> Source data
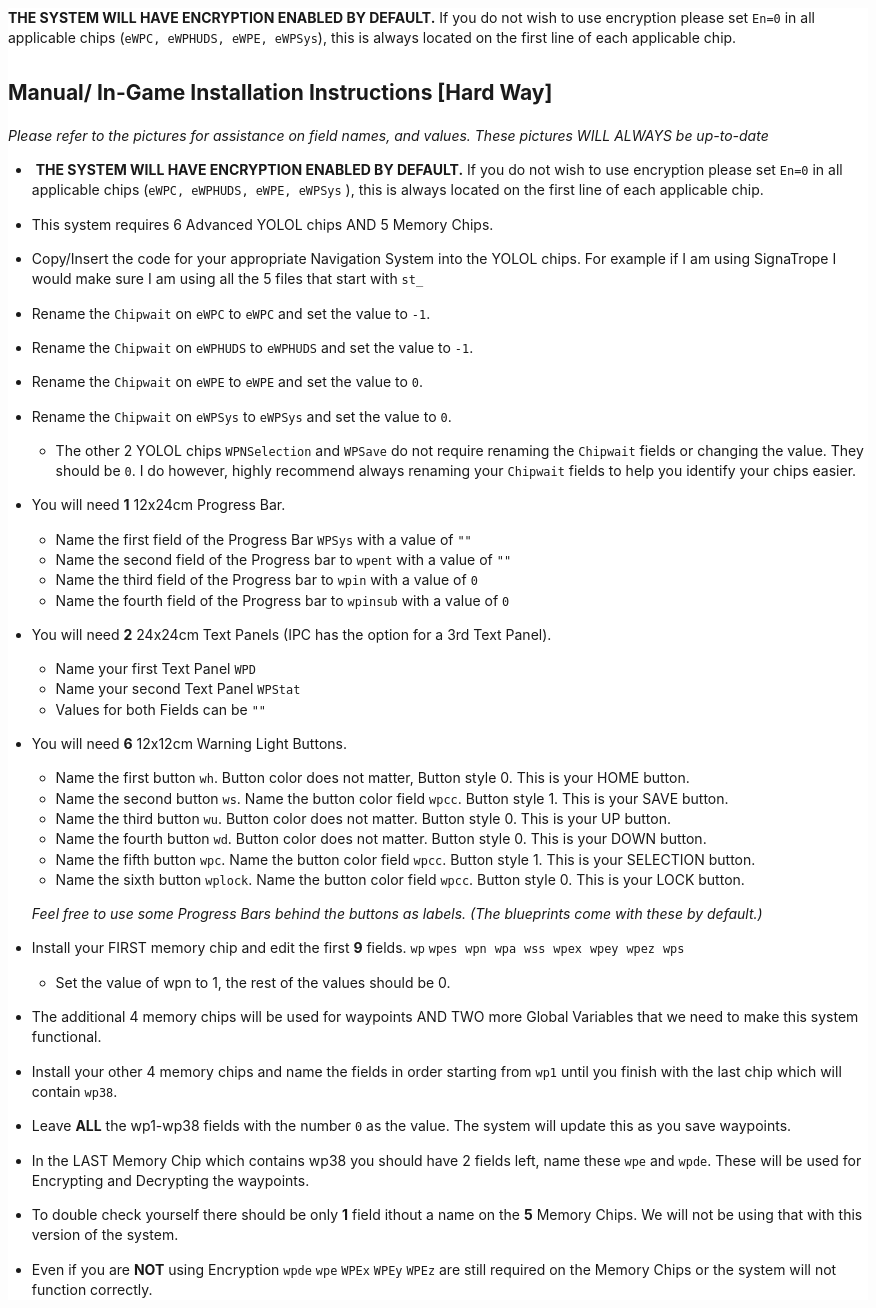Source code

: **THE SYSTEM WILL HAVE ENCRYPTION ENABLED BY DEFAULT.** If you do not wish to use encryption please set `En=0` in all applicable chips (`eWPC, eWPHUDS, eWPE, eWPSys`), this is always located on the first line of each applicable chip.


## Manual/ In-Game Installation Instructions [Hard Way]

*Please refer to the pictures for assistance on field names, and values. These pictures WILL ALWAYS be up-to-date*

-  **THE SYSTEM WILL HAVE ENCRYPTION ENABLED BY DEFAULT.** If you do not wish to use encryption please set `En=0` in all applicable chips (`eWPC, eWPHUDS, eWPE, eWPSys` ), this is always located on the first line of each applicable chip.
- This system requires 6 Advanced YOLOL chips AND 5 Memory Chips.
- Copy/Insert the code for your appropriate Navigation System into the YOLOL chips. For example if I am using SignaTrope I would make sure I am using all the 5 files that start with `st_`
- Rename the `Chipwait` on `eWPC` to `eWPC` and set the value to `-1`.
- Rename the `Chipwait` on `eWPHUDS` to `eWPHUDS` and set the value to `-1`.
- Rename the `Chipwait` on `eWPE` to `eWPE` and set the value to `0`.
- Rename the `Chipwait` on `eWPSys` to `eWPSys` and set the value to `0`.
    - The other 2 YOLOL chips `WPNSelection` and `WPSave` do not require renaming the `Chipwait` fields or changing the value. They should be `0`. I do however, highly recommend always renaming your `Chipwait` fields to help you identify your chips easier.
- You will need **1** 12x24cm Progress Bar.
    - Name the first field of the Progress Bar `WPSys` with a value of `""`
    - Name the second field of the Progress bar to `wpent` with a value of `""`
    - Name the third field of the Progress bar to `wpin` with a value of `0`
    - Name the fourth field of the Progress bar to `wpinsub` with a value of `0`
- You will need **2** 24x24cm Text Panels (IPC has the option for a 3rd Text Panel). 
    - Name your first Text Panel `WPD`
    - Name your second Text Panel `WPStat`
    - Values for both Fields can be `""`
- You will need **6** 12x12cm Warning Light Buttons. 
    - Name the first button `wh`. Button color does not matter, Button style 0. This is your HOME button. 
    - Name the second button `ws`. Name the button color field `wpcc`. Button style 1. This is your SAVE button.
    - Name the third button `wu`. Button color does not matter. Button style 0. This is your UP button.
    - Name the fourth button `wd`. Button color does not matter. Button style 0. This is your DOWN button.
    - Name the fifth button `wpc`. Name the button color field `wpcc`. Button style 1. This is your SELECTION button.
    - Name the sixth button `wplock`. Name the button color field `wpcc`. Button style 0. This is your LOCK button.
    
    *Feel free to use some Progress Bars behind the buttons as labels. (The blueprints come with these by default.)*

- Install your FIRST memory chip and edit the first **9**  fields. `wp` `wpes`  `wpn`  `wpa`  `wss`  `wpex`  `wpey`  `wpez`  `wps` 
  - Set the value of wpn to 1, the rest of the values should be 0.
- The additional 4 memory chips will be used for waypoints AND TWO more Global Variables that we need to make this system functional.
- Install your other 4 memory chips and name the fields in order starting from `wp1` until you finish with the last chip which will contain `wp38`.
- Leave **ALL** the wp1-wp38 fields with the number `0` as the value. The system will update this as you save waypoints.
- In the LAST Memory Chip which contains wp38 you should have 2 fields left, name these `wpe` and `wpde`. These will be used for Encrypting and Decrypting the waypoints.
- To double check yourself there should be only **1** field ithout a name on the **5** Memory Chips. We will not be using that with this version of the system.
- Even if you are **NOT** using Encryption `wpde` `wpe` `WPEx` `WPEy` `WPEz` are still required on the Memory Chips or the system will not function correctly.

> Directions
Please state how many lines of the entries above include the string "Rename", giving the number and nothing more.

> Exercise output
4